» Task item
The task calls for the line containing "-10,7 +10,7 @@" and all later lines, through the end of the entries below, to be set down exactly and without pictures.

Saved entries

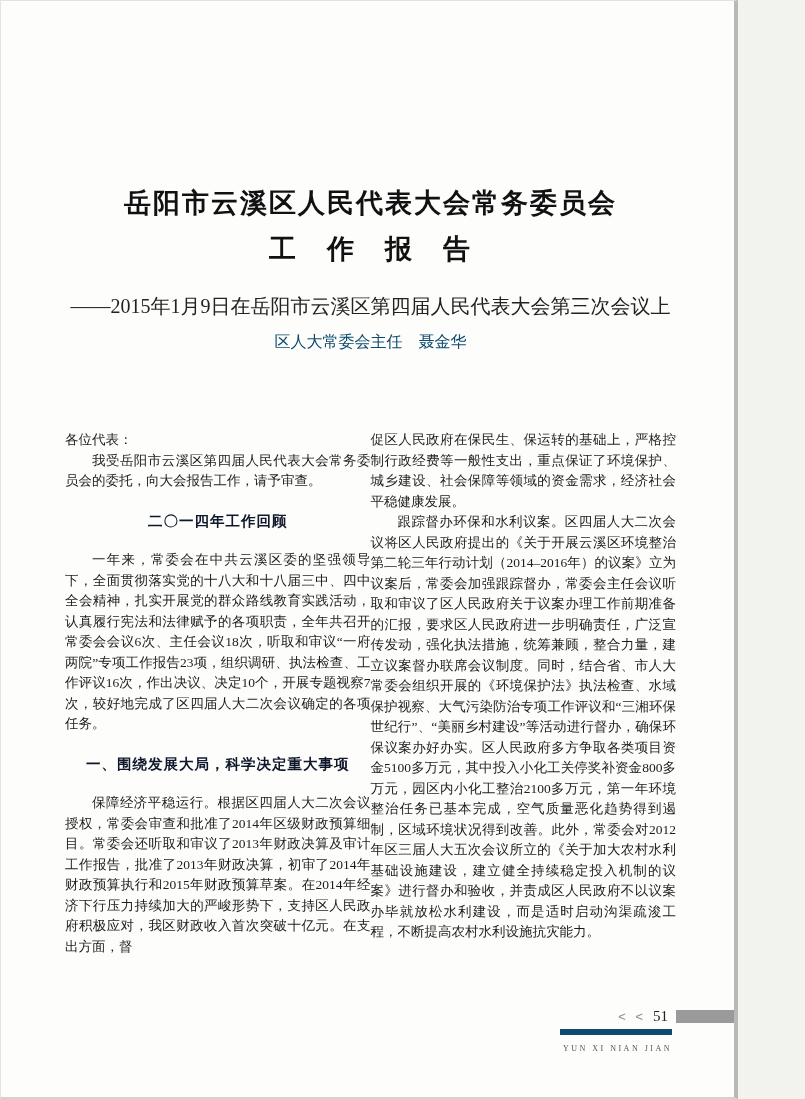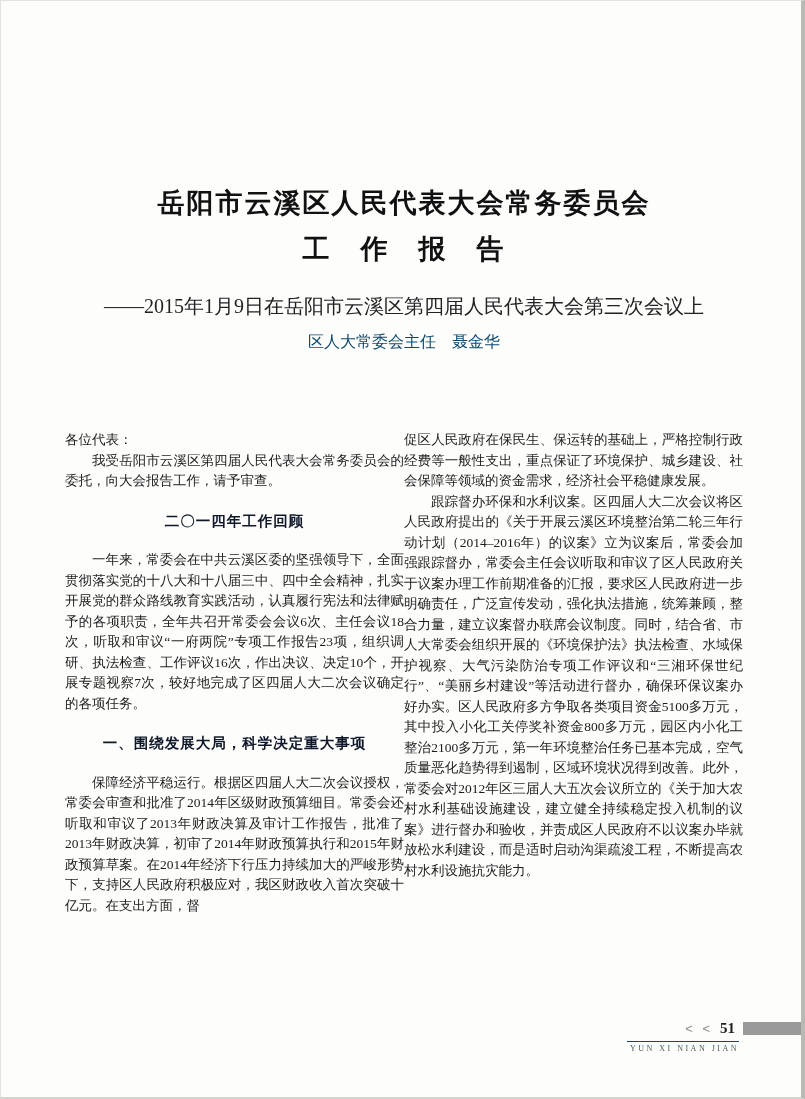--- a/index.html
+++ b/index.html
@@ -10,7 +10,7 @@
   }
   .page {
     position: relative;
-    width: 805px; height: 1099px;
+    width: 738px; height: 1099px;
     box-sizing: border-box;
     background: #fdfdfc;
     border: 1px solid #e2e2de;

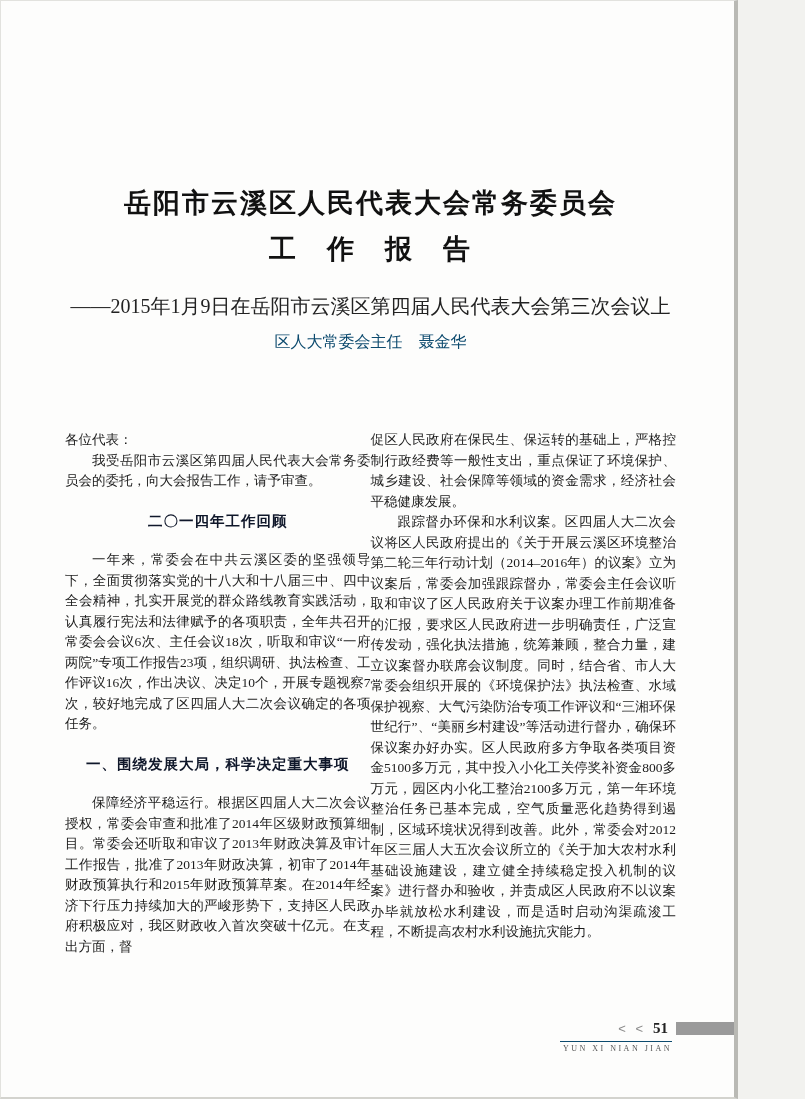--- a/index.html
+++ b/index.html
@@ -82,7 +82,7 @@
   }
   .page-num {
     font-size: 15px;
-    font-weight: bold;
+    font-weight: normal;
     color: #222;
     margin-right: 8px;
   }

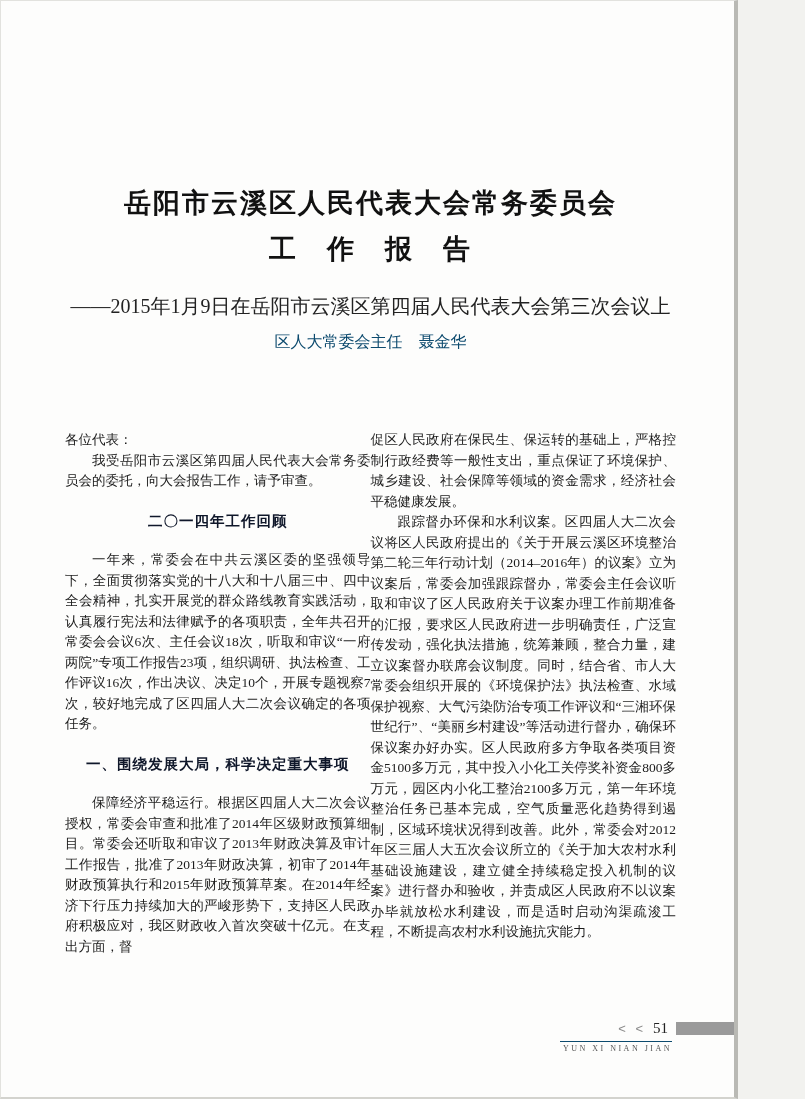--- a/index.html
+++ b/index.html
@@ -90,8 +90,8 @@
   .footer-caption {
     width: 112px;
     margin: 4px 62px 0 auto;
-    border-top: 1px solid #0c4a6e;
-    padding-top: 2px;
+    border-top: 6px solid #0c4a6e;
+    padding-top: 9px;
     text-align: right;
     font-size: 8px;
     letter-spacing: 2.5px;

» Answer
@@ -10,7 +10,7 @@
   }
   .page {
     position: relative;
-    width: 805px; height: 1099px;
+    width: 738px; height: 1099px;
     box-sizing: border-box;
     background: #fdfdfc;
     border: 1px solid #e2e2de;

--- a/index.html
+++ b/index.html
@@ -82,7 +82,7 @@
   }
   .page-num {
     font-size: 15px;
-    font-weight: bold;
+    font-weight: normal;
     color: #222;
     margin-right: 8px;
   }

--- a/index.html
+++ b/index.html
@@ -90,8 +90,8 @@
   .footer-caption {
     width: 112px;
     margin: 4px 62px 0 auto;
-    border-top: 1px solid #0c4a6e;
-    padding-top: 2px;
+    border-top: 6px solid #0c4a6e;
+    padding-top: 9px;
     text-align: right;
     font-size: 8px;
     letter-spacing: 2.5px;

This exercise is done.